Una forma más inteligente de manejar la masa
Les mostramos cómo smarttill podía darles el mismo nivel de precisión y control, pero sin el volumen, el coste o el caos.
- Cuenta el efectivo automáticamente después de cada transacción.
- Detecta las discrepancias al instante, antes de que se conviertan en pérdidas.
- Encaja perfectamente en las cajas existentes, sin necesidad de carpintería.
- Y se amortiza más rápido de lo que puedes decir «Schrippen».
Pudiste ver cómo se encendía la bombilla. El gerente miró al mostrador, luego al escaparate lleno de productos horneados y dijo: «¿Nos quedamos con las vistas?».
«Por supuesto», dijimos.
Todo el equipo de la panadería vio al instante el valor, mantener los pasteles en el escaparate, mantener el flujo de la tienda igual, pero recuperar el control de su efectivo.
Cuando nos fuimos, teníamos dos cosas en la mano: un trato de apretón de manos y una bolsa llena de panecillos aún calientes. Cuando volvimos al coche, Thelma (Jef) sonrió, quitándose las migas de la camisa.
«Sabes», dijo, «la mayoría de la gente va a las panaderías a desayunar. Nosotros vamos por negocios».

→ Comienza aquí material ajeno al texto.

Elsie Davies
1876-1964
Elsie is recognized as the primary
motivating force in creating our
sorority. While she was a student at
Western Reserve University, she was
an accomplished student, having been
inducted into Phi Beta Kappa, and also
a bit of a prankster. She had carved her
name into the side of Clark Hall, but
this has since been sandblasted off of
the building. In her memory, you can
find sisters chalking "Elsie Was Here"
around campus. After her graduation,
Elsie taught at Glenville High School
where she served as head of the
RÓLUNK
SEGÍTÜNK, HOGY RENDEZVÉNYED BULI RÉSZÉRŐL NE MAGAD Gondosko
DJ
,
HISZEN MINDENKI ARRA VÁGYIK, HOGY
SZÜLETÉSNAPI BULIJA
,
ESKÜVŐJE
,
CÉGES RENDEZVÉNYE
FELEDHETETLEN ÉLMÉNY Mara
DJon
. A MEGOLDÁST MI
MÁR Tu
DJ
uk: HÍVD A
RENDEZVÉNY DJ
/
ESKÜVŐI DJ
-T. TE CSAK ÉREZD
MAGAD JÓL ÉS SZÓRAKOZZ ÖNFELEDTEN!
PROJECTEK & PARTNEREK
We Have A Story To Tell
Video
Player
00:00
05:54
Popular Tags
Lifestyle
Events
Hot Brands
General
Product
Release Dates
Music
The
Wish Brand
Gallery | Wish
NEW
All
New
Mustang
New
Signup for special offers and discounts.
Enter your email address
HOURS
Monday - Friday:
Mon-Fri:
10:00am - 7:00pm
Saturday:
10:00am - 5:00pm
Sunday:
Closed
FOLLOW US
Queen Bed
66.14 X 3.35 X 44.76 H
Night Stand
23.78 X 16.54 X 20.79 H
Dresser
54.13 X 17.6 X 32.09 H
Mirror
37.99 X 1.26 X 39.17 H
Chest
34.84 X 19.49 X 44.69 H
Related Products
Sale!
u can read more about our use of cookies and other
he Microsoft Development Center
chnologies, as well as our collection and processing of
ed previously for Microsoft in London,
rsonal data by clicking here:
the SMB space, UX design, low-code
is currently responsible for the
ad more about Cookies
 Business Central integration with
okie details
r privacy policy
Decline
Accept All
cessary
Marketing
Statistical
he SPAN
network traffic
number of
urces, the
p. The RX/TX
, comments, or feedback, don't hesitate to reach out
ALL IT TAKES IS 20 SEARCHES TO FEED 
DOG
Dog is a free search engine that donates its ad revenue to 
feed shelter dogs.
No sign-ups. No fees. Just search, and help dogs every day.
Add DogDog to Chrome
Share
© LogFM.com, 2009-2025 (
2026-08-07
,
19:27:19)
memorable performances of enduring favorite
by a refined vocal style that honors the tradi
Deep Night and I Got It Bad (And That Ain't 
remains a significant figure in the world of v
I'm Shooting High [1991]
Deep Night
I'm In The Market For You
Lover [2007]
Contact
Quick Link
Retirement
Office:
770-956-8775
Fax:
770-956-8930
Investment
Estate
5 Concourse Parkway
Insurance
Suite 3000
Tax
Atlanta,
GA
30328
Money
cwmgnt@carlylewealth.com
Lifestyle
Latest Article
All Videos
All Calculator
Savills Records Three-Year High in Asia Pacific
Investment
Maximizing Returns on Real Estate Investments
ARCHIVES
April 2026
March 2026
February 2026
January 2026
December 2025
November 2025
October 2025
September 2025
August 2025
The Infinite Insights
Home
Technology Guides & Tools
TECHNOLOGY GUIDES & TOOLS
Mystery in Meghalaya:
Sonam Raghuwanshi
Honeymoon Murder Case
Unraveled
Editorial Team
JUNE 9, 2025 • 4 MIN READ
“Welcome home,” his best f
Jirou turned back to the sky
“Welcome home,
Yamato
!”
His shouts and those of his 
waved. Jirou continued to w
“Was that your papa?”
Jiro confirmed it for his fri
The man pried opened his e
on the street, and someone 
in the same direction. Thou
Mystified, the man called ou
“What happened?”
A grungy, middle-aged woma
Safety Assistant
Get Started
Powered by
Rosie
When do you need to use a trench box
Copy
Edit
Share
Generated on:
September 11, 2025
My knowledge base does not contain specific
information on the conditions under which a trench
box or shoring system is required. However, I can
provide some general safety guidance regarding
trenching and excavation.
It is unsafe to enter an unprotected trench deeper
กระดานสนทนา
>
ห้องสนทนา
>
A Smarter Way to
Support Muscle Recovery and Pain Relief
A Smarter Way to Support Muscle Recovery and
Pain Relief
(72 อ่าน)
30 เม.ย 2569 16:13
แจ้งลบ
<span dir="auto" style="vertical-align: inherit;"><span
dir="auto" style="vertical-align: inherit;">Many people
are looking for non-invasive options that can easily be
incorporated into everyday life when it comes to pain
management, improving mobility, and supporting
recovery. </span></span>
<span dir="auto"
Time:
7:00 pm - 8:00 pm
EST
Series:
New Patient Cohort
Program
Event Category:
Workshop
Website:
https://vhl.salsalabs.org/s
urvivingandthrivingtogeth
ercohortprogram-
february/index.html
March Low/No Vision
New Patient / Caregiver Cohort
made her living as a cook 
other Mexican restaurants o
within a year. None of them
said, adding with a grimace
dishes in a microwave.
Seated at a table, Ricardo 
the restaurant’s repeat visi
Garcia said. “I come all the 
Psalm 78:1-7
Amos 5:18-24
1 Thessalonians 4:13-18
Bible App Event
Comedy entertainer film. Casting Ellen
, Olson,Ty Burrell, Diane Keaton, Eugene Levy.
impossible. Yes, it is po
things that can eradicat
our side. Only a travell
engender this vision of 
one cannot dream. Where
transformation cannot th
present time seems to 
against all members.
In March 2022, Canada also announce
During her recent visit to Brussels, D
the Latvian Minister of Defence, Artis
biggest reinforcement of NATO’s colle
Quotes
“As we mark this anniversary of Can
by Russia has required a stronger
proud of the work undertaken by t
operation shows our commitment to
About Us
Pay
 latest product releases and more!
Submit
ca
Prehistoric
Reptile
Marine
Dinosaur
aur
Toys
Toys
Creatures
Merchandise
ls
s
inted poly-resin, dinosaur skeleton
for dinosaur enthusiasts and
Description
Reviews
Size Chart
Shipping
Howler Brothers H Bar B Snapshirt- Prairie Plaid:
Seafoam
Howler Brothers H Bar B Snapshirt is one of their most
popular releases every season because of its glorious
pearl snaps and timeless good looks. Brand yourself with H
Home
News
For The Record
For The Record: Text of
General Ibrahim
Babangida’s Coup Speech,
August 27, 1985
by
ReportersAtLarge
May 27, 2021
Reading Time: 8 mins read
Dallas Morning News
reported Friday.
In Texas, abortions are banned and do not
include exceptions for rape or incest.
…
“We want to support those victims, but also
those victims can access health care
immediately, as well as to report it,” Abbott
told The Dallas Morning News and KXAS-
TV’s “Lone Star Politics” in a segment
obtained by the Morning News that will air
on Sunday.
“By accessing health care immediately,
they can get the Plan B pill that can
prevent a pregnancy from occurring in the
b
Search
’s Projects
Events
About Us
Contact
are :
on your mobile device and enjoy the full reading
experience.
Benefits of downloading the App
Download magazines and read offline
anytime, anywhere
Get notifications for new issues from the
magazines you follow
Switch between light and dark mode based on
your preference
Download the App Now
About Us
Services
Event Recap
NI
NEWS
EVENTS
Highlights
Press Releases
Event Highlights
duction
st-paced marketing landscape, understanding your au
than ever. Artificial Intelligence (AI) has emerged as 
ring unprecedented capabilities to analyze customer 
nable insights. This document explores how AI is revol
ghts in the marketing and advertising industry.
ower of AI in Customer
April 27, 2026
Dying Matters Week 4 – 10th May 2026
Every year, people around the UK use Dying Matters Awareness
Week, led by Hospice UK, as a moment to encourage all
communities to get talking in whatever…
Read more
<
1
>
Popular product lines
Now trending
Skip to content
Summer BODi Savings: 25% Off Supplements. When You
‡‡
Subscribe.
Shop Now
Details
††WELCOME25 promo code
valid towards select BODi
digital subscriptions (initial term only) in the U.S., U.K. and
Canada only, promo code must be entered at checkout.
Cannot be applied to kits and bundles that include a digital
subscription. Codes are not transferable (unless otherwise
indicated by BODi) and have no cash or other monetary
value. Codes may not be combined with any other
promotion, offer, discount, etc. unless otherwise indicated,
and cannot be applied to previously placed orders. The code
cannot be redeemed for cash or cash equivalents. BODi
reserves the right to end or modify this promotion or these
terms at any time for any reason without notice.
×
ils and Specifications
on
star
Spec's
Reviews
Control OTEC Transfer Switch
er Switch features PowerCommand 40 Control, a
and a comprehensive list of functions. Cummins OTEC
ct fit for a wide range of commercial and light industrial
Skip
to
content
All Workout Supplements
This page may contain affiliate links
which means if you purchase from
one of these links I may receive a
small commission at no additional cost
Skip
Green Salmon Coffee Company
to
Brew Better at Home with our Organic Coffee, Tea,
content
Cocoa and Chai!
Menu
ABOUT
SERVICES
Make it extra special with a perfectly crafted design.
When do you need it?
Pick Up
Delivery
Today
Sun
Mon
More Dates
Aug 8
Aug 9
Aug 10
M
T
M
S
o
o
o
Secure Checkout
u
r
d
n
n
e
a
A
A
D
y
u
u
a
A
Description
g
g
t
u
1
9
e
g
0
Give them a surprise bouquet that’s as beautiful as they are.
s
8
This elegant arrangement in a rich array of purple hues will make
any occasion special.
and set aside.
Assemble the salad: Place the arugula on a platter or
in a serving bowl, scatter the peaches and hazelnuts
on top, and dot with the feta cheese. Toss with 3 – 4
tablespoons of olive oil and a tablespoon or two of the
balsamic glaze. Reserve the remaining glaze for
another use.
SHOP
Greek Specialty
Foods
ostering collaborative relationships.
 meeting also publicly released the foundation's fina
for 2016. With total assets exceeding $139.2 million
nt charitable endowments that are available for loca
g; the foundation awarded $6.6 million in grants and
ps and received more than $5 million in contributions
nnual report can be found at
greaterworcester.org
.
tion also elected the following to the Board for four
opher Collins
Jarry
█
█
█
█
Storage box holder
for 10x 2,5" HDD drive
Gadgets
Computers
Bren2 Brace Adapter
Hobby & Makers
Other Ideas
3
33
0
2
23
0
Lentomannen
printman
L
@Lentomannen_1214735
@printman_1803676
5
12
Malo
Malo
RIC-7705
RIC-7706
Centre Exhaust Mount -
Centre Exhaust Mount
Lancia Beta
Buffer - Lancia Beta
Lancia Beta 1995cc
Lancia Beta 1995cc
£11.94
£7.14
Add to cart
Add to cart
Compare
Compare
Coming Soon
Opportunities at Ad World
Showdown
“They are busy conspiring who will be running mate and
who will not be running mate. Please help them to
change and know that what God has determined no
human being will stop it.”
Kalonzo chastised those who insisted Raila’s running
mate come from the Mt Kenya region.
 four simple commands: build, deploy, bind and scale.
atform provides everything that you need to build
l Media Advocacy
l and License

Louise (Ian) se rió. «Y carbohidratos. No te olvides de los carbohidratos».
Nos fuimos, con el olor a pan recién hecho llenando el coche, sabiendo que acabábamos de ayudar a «Bake It Easy» a introducir la eficacia en su rutina diaria, caja por caja.
¿Y quieres saber qué pasó después? ¡Conseguimos instalar smarttills en 40 tiendas «Bake it Easy»! ¿Te parece caro? Bueno…, como sus pérdidas de efectivo eran tan elevadas, ¡la inversión se recuperará al cabo de 1 mes! Esto es especialmente rápido, ya que normalmente nuestros clientes informan de un retorno de la inversión en 9-12 meses.
Así que, final feliz (¡o nuevo comienzo!) después de todo.